__Activity__
Reproduce every record exactly as it appears, but not the pictures.

__Record extracts__

:::

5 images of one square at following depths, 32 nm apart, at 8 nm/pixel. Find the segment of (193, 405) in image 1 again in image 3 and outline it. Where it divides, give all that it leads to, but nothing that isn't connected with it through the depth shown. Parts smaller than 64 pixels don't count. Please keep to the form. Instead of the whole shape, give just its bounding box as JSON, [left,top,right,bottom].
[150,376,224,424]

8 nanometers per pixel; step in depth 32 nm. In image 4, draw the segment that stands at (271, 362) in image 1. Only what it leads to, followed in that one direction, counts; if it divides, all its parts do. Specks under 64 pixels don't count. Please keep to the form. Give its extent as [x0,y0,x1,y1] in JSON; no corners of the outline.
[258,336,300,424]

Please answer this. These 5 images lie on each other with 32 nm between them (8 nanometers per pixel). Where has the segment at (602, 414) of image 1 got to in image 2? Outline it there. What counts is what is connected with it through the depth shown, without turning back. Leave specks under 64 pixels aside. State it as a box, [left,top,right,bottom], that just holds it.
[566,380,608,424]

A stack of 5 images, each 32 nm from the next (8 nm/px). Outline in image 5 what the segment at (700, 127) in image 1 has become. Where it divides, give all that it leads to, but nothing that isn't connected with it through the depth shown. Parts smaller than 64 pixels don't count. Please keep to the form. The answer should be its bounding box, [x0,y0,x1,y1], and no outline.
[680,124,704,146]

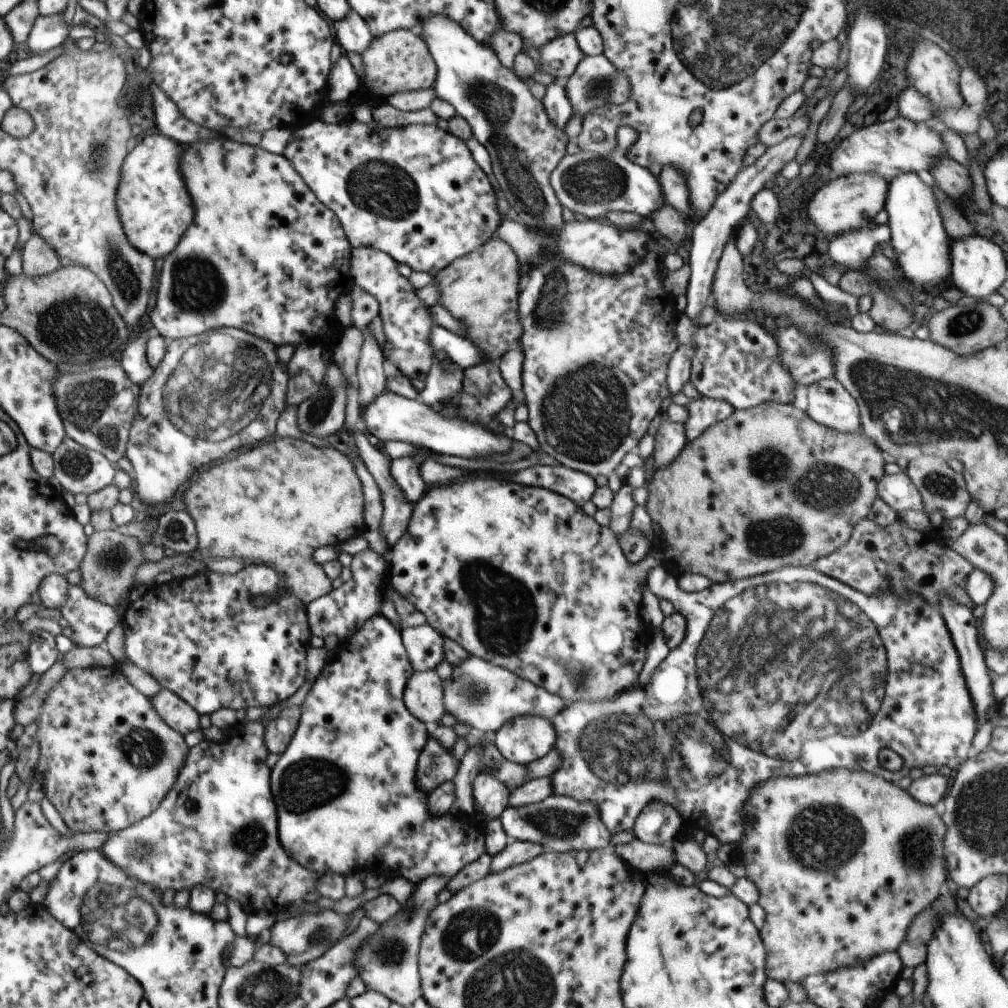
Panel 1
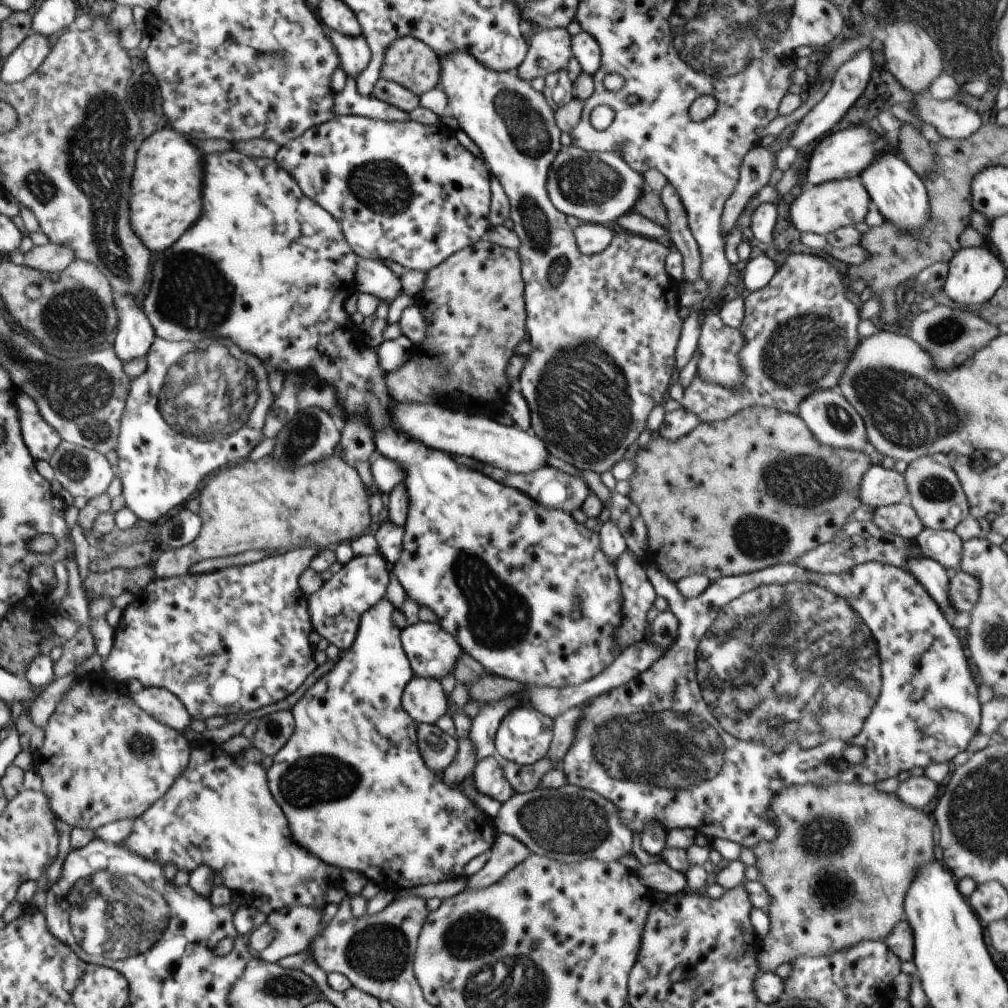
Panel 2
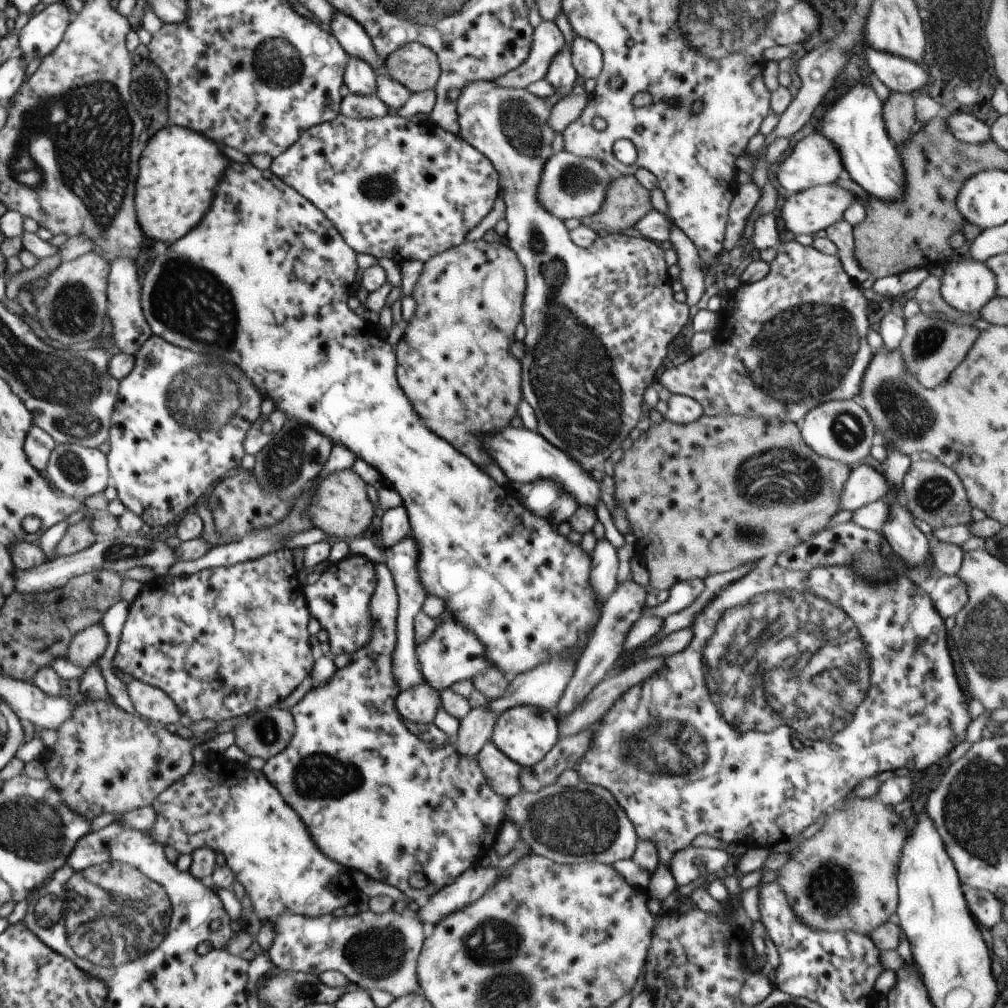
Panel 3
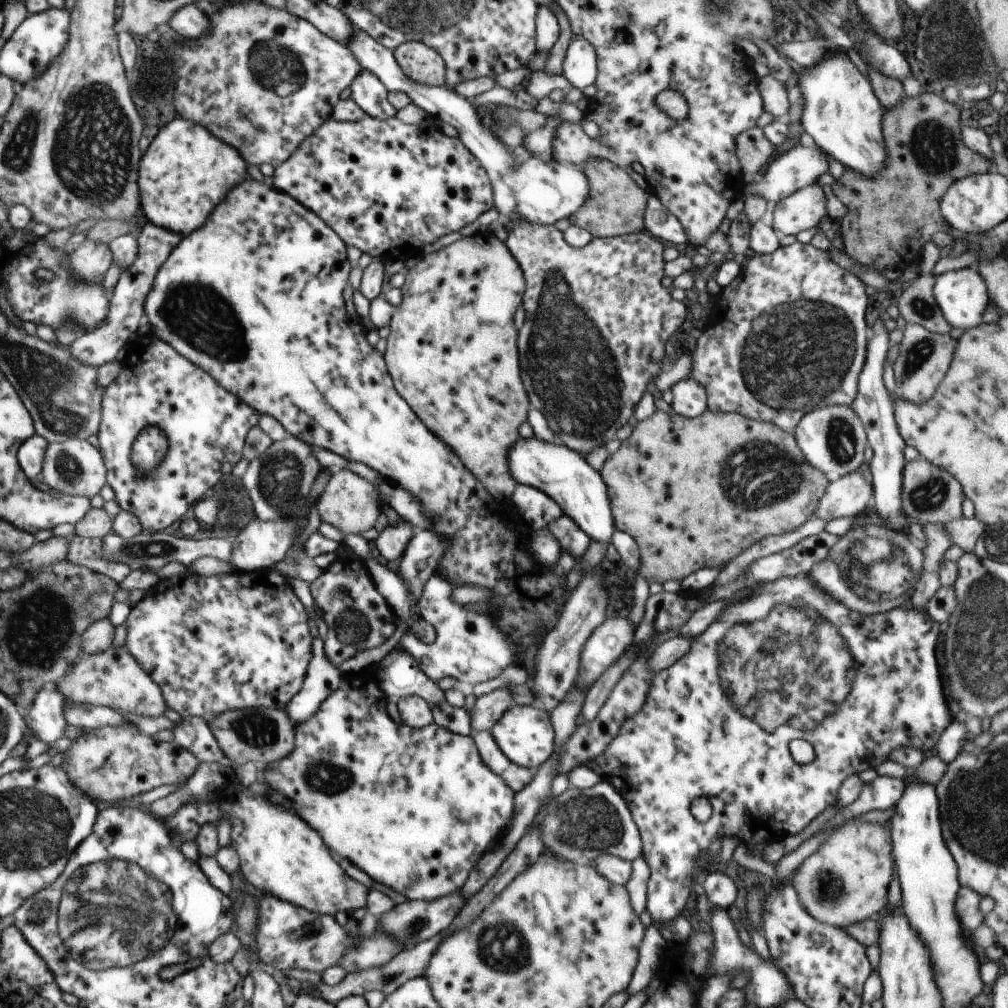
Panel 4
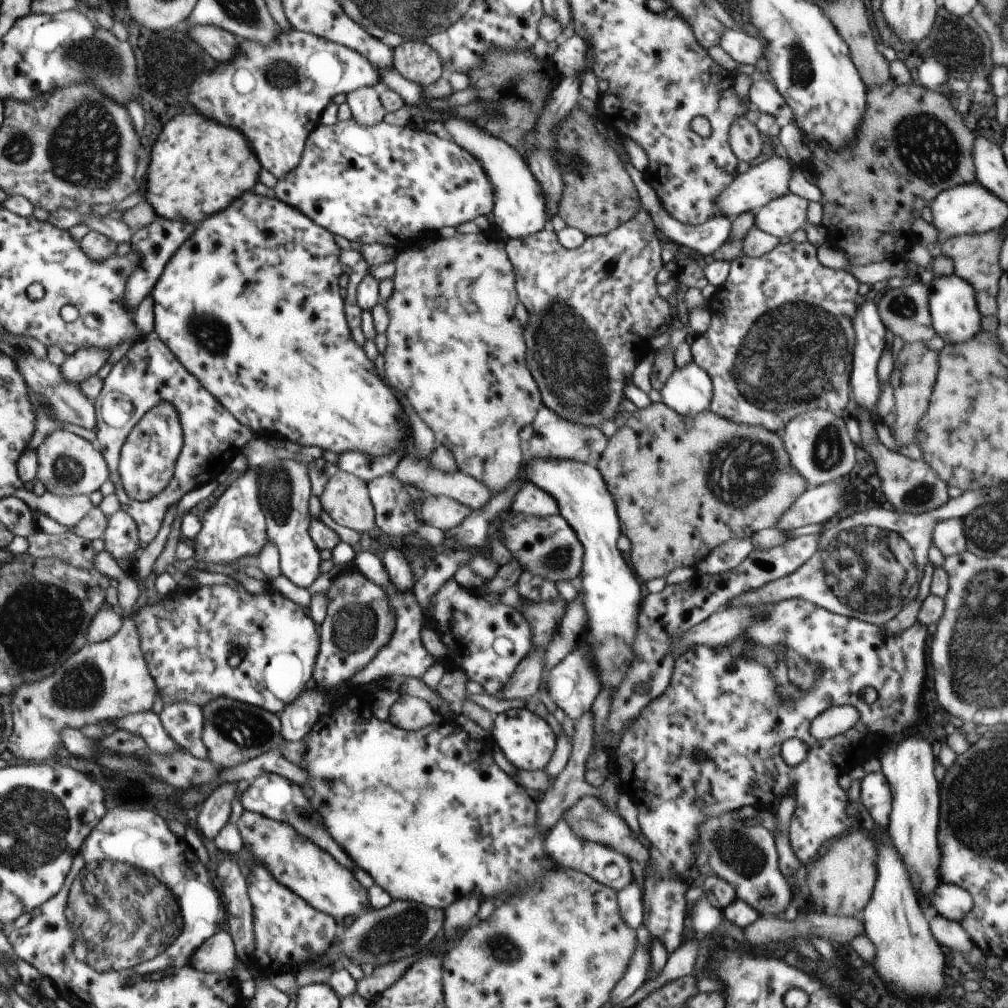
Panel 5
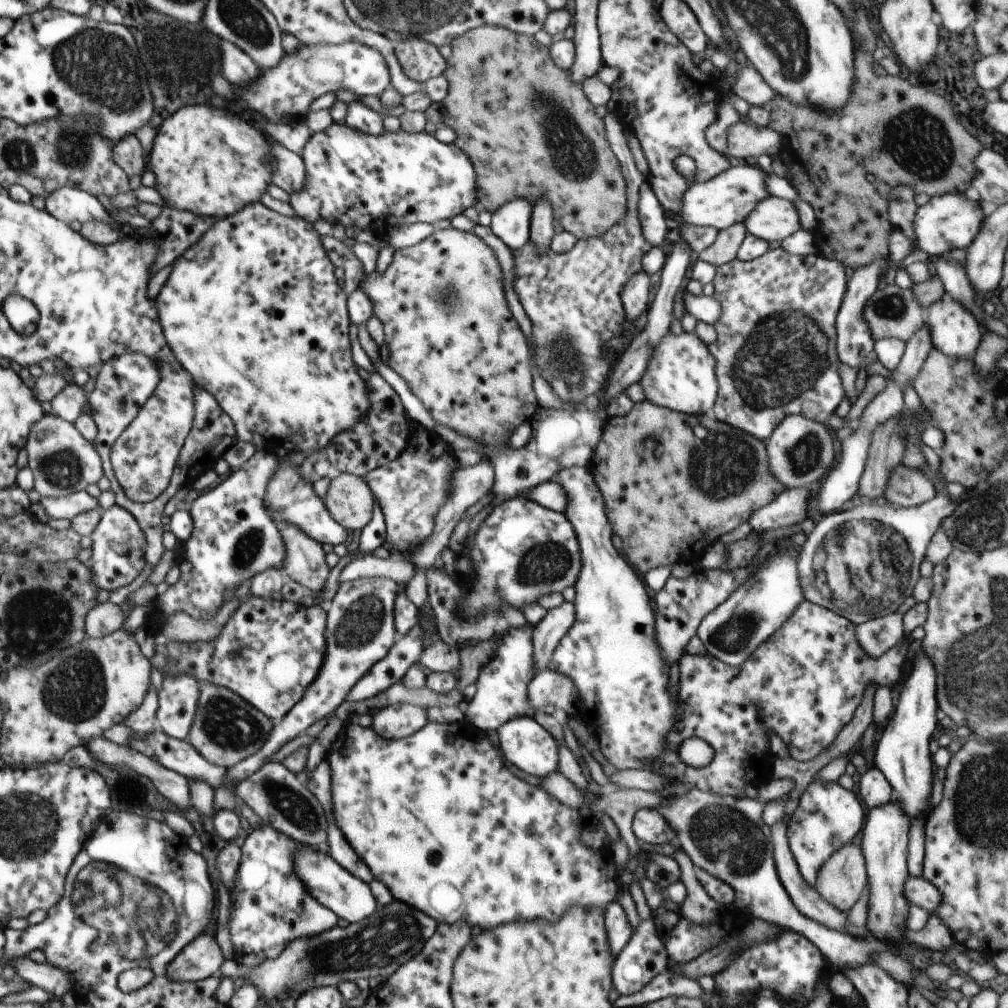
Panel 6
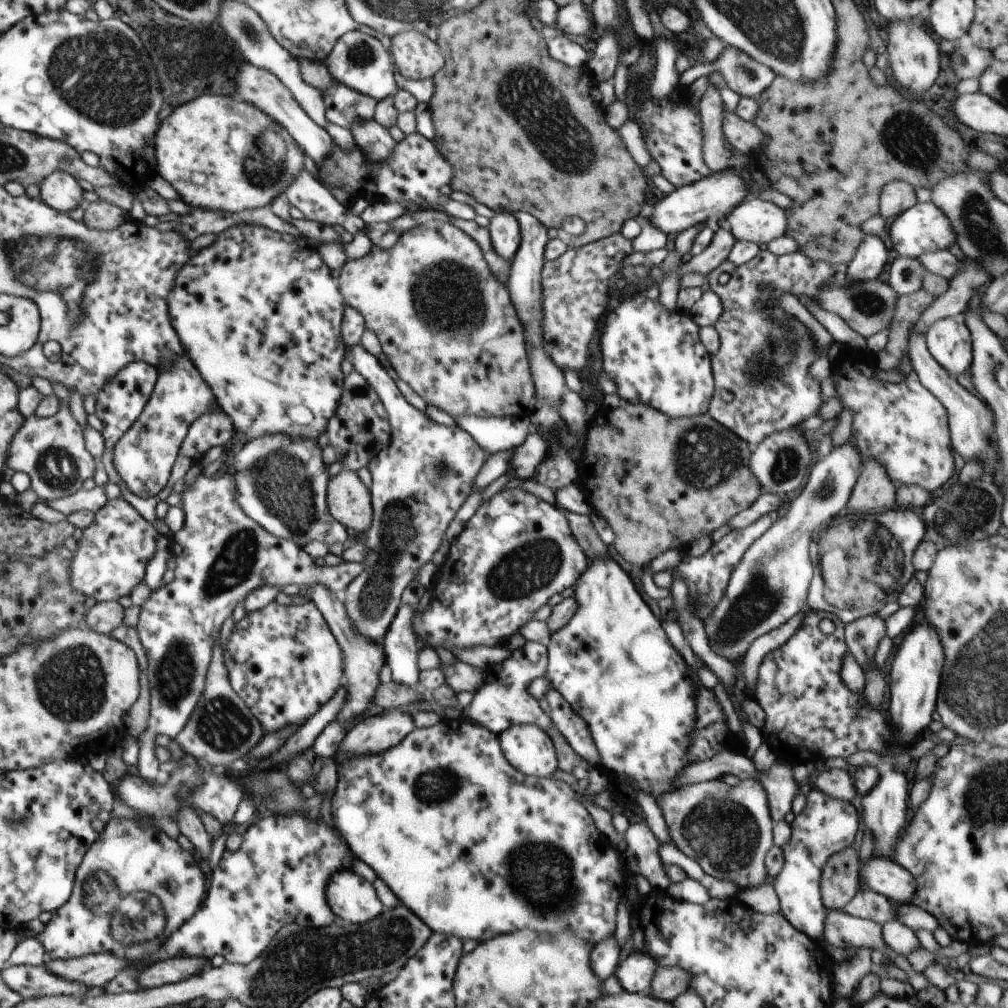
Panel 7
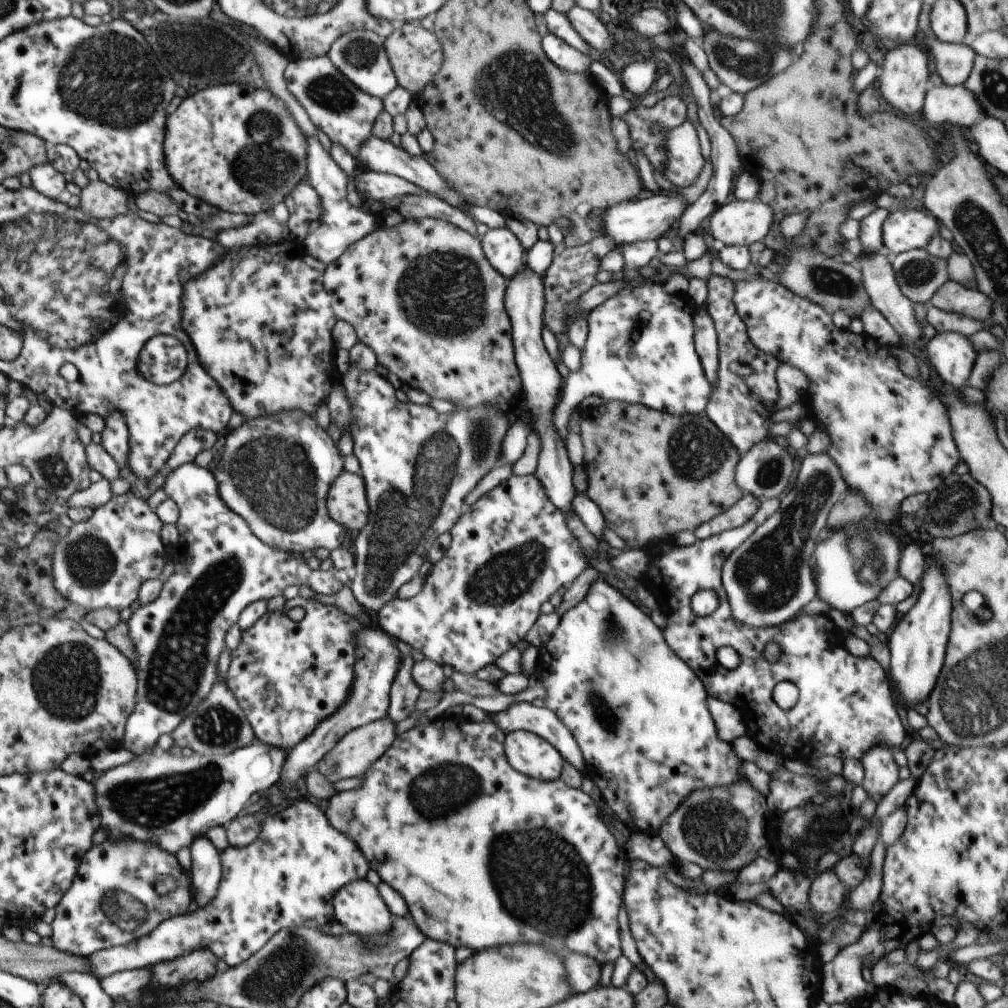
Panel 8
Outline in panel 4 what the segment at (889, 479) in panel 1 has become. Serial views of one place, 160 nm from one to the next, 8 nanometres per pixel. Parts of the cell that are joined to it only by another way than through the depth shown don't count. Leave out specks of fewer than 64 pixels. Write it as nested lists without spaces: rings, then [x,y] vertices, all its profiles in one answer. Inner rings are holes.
[[[854,471],[831,482],[820,499],[814,517],[826,522],[840,517],[856,517],[871,506],[872,483],[860,472]]]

:::

__Answer for the task__
5 images of one square at following depths, 32 nm apart, at 8 nm/pixel. Find the segment of (193, 405) in image 1 again in image 3 and outline it. Where it divides, give all that it leads to, but nothing that isn't connected with it through the depth shown. Parts smaller than 64 pixels don't count. Please keep to the form. Instead of the whole shape, give just its bounding box as JSON, [left,top,right,bottom].
[150,376,224,424]

8 nanometers per pixel; step in depth 32 nm. In image 4, draw the segment that stands at (271, 362) in image 1. Only what it leads to, followed in that one direction, counts; if it divides, all its parts do. Specks under 64 pixels don't count. Please keep to the form. Give its extent as [x0,y0,x1,y1] in JSON; no corners of the outline.
[258,336,300,424]

Please answer this. These 5 images lie on each other with 32 nm between them (8 nanometers per pixel). Where has the segment at (602, 414) of image 1 got to in image 2? Outline it there. What counts is what is connected with it through the depth shown, without turning back. Leave specks under 64 pixels aside. State it as a box, [left,top,right,bottom], that just holds it.
[566,380,608,424]

A stack of 5 images, each 32 nm from the next (8 nm/px). Outline in image 5 what the segment at (700, 127) in image 1 has become. Where it divides, give all that it leads to, but nothing that isn't connected with it through the depth shown. Parts smaller than 64 pixels don't count. Please keep to the form. The answer should be its bounding box, [x0,y0,x1,y1], and no outline.
[680,124,704,146]

Panel 1
Panel 2
Panel 3
Panel 4
Panel 5
Panel 6
Panel 7
Panel 8
Outline in panel 4 what the segment at (889, 479) in panel 1 has become. Serial views of one place, 160 nm from one to the next, 8 nanometres per pixel. Parts of the cell that are joined to it only by another way than through the depth shown don't count. Leave out specks of fewer than 64 pixels. Write it as nested lists without spaces: rings, then [x,y] vertices, all its profiles in one answer. Inner rings are holes.
[[[854,471],[831,482],[820,499],[814,517],[826,522],[840,517],[856,517],[871,506],[872,483],[860,472]]]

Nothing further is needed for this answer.